Здесь имеет смысл напомнить — эти русские не имеют ничего общего с московитами, это потомки новгородцев, и скорее у них есть много причин прохладно относиться к Москве.

Но немцы… Казалось бы, у них тоже нет причин особенно радоваться завоеванию. Шведское владычество можно назвать как угодно — Но оно не было ни жестоким, ни кровавым. Да и позвали шведов сами немцы. А вот Московия …

«Шереметев переправился за Нарову, пошел гостить в Эстонии таким же образом, как гостил прошлый год в Лифляндах. Гости были прежние: козаки, татары, калмыки, башкирцы, и гостили по–прежнему… Шереметев вошел беспрепятственно в Вещенберг, знаменитый в древней русской истории город Раковор (современный Paквepe. — А. Б.), и кучи пепла остались на месте красивого города. Та же участь постигла Вейсенштейн, Феллин, Обер–Пален, Руин; довершено было и опустошение Ливонии. В конце сентября Борис Петрович возвратился домой из гостей: скота и лошадей… было взято вдвое против прошлого года, но чухон меньше, потому что вести было трудно» [8, с. 8][13].

Действительно, во всех взятых московитами городах начиналась ужасная резня: в Мариенгофе–Алуксне, где был взят знаменитый пастор Глюк, а среди его служанок — будущая императрица Екатерина, в Нарве и в Орешке, в Ниеншанце и в Ижоре.

Все так. Но позволю себе не присоединяться к задорному тону С. М. Соловьева и не считать все это отвратительное зверство чем–то таким, чем великоросс должен гордиться.

Но немцы все это прощают! Они не убегают от московитов, не стремятся отомстить, помочь шведам… Поразительно!

По 1795 году по третьему разделу Польши к Российской империи отошел вассал Речи Посполитой — Курляндия. Из нее образовали Курляндскую губернию, и так русскими подданными стали еще примерно 200 тысяч немцев.

Здесь та же картина — немцы легко, даже охотно присягают русским императорам! .

## ЧТО СДЕЛАТЬ
Сколько немцев, согласно отрывку, стали русскими подданными после образования Курляндской губернии?

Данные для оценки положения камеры
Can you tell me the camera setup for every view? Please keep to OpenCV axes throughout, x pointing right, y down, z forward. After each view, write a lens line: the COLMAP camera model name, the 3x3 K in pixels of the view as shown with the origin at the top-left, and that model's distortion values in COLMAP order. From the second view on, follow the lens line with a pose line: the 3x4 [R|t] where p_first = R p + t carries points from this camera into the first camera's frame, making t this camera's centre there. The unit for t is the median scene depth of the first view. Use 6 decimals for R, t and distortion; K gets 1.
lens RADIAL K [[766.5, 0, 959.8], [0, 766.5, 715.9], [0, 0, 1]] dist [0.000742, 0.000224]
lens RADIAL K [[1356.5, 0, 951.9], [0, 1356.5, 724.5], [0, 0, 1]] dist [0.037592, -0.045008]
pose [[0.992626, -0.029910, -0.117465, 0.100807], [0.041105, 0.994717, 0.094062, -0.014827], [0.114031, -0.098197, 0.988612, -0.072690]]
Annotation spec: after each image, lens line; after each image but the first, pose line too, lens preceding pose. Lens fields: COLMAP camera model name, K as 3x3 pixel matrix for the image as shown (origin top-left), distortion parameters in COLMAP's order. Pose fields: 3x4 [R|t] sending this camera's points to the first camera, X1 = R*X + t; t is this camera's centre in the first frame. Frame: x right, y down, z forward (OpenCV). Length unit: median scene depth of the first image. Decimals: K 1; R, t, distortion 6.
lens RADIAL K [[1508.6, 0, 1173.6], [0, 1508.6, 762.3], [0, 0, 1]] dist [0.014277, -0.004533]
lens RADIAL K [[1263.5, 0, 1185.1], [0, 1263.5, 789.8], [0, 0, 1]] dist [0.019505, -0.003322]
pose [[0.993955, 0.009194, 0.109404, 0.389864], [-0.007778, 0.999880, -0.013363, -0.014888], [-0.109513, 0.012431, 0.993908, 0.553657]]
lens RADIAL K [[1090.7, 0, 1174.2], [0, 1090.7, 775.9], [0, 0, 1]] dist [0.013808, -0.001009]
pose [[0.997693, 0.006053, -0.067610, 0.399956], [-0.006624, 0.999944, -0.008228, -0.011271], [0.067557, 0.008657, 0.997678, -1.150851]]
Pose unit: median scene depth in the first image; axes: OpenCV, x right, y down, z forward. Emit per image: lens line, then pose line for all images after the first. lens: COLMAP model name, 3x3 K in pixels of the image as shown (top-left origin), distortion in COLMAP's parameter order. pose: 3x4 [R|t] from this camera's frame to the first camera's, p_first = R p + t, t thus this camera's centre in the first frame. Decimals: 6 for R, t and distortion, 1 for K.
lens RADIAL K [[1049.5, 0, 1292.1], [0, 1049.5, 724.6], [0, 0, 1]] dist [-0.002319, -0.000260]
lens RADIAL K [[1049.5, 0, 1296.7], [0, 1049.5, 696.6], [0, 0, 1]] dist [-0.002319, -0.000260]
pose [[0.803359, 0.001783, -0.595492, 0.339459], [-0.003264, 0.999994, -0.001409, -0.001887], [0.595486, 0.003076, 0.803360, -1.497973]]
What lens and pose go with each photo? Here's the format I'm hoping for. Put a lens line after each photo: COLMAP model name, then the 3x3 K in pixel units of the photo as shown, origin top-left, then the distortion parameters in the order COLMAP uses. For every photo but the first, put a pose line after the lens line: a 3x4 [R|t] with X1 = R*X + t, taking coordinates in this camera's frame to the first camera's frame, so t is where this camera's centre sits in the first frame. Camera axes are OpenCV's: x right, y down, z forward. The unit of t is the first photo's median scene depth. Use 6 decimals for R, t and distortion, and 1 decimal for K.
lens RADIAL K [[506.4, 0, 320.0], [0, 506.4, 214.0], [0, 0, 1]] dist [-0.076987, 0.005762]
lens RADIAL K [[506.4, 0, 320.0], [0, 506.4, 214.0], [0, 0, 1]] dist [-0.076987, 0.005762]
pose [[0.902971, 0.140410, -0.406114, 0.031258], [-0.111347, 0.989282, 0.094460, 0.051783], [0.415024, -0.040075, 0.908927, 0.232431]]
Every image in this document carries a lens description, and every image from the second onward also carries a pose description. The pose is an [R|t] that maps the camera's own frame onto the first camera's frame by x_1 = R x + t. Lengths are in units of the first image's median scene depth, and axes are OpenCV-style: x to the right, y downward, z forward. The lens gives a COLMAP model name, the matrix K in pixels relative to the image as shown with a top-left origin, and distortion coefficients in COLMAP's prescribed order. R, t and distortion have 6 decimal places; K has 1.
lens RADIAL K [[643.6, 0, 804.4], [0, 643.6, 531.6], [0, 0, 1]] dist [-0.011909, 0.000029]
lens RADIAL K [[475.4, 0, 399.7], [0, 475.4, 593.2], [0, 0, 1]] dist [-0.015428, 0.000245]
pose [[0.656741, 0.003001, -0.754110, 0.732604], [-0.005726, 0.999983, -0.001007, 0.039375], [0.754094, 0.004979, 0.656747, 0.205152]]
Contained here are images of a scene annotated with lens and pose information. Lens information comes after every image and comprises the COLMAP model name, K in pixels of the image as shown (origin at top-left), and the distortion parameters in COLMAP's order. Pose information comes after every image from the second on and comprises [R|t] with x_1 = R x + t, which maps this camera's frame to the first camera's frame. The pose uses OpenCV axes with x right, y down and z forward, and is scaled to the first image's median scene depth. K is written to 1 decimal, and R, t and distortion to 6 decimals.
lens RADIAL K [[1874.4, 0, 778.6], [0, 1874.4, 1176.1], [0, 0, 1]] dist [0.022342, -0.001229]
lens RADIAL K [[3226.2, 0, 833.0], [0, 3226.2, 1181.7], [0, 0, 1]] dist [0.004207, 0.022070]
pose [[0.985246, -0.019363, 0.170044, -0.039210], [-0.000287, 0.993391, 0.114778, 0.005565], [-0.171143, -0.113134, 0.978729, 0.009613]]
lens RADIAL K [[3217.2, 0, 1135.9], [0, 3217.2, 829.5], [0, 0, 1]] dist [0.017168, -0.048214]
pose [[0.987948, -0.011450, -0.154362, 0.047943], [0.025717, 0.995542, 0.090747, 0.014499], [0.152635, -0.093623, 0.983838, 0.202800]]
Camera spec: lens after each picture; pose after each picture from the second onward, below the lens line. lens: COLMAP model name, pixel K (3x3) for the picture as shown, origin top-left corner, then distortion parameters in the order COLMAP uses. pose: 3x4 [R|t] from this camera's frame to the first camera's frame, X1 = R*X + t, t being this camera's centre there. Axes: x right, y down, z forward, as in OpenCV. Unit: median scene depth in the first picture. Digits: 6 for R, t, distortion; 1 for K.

## ОТВЕТ НА ЗАДАНИЕ
Примерно 200 тысяч.